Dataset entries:
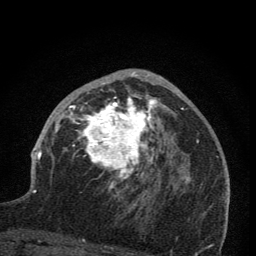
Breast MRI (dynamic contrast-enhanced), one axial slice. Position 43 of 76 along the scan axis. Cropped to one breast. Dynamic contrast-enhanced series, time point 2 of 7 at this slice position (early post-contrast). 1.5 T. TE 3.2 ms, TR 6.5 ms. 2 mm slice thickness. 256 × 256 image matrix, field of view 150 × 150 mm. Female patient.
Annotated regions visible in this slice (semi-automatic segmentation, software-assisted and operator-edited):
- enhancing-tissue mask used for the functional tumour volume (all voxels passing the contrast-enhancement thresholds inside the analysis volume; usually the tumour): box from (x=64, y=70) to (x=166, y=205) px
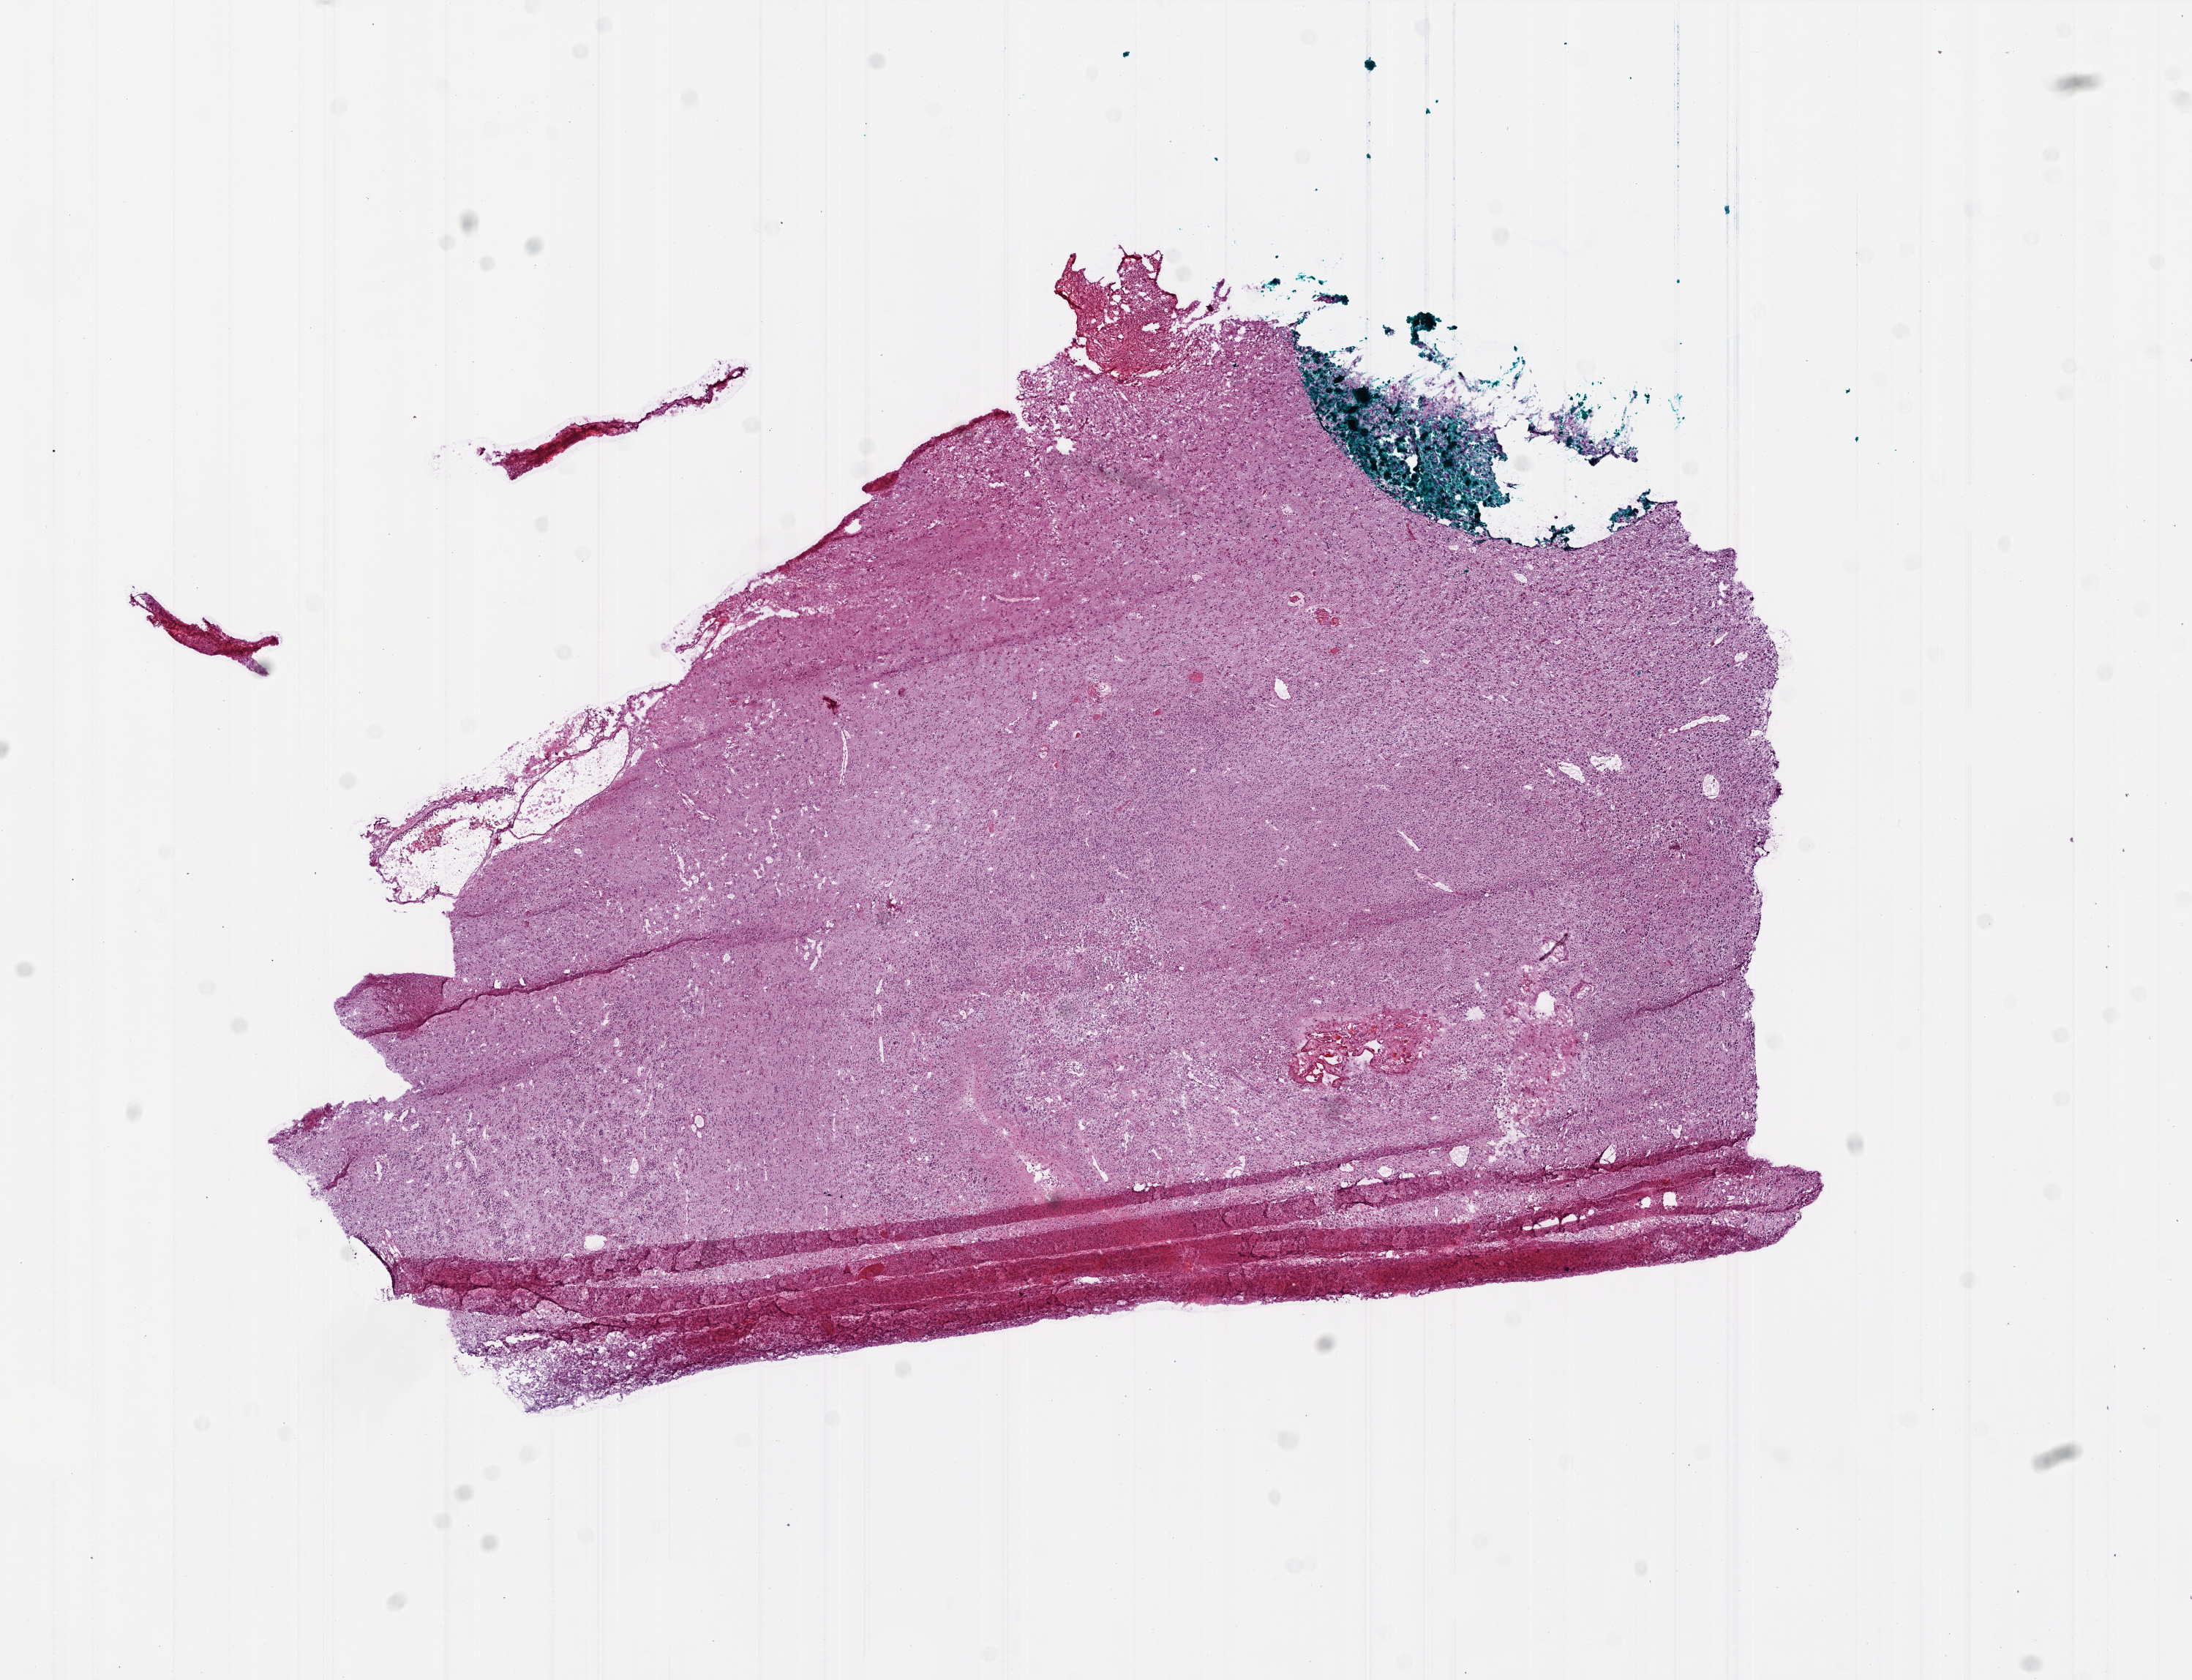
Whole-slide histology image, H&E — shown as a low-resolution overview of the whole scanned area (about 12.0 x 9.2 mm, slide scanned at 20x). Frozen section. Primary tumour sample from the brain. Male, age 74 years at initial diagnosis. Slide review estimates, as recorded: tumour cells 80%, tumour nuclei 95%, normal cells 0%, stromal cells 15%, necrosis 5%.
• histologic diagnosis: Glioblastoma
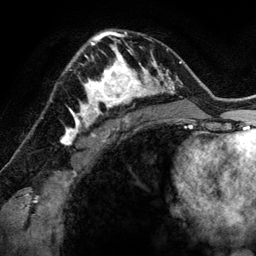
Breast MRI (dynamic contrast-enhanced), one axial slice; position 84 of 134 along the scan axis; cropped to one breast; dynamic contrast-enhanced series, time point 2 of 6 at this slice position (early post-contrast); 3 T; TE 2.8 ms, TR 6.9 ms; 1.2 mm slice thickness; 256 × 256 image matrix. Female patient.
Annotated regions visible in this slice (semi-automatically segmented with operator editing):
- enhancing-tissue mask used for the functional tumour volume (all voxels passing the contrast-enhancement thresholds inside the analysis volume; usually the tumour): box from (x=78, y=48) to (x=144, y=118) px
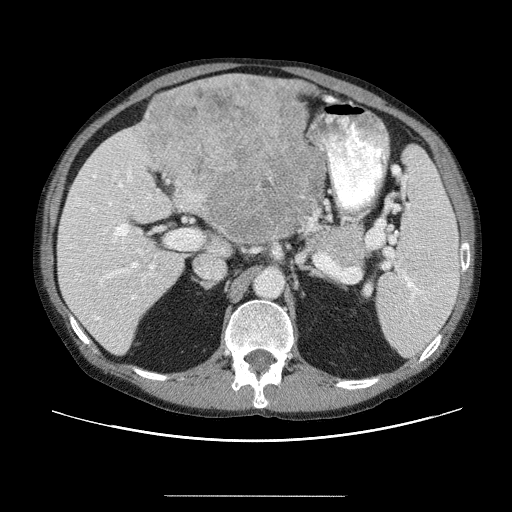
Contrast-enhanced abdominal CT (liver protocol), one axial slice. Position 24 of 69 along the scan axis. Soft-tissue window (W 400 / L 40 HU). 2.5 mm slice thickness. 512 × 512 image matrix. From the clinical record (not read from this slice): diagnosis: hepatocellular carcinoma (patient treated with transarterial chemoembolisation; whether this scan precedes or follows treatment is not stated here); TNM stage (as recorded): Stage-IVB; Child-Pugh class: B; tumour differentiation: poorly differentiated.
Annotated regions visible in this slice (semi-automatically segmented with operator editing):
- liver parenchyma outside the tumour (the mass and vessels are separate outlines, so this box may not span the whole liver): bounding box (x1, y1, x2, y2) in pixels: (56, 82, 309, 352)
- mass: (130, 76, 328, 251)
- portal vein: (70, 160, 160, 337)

▶ Exercise requirements: Scan the preceding records for lines with the word "tissue". Say how many there are and nothing else.

▶ Expected output: 3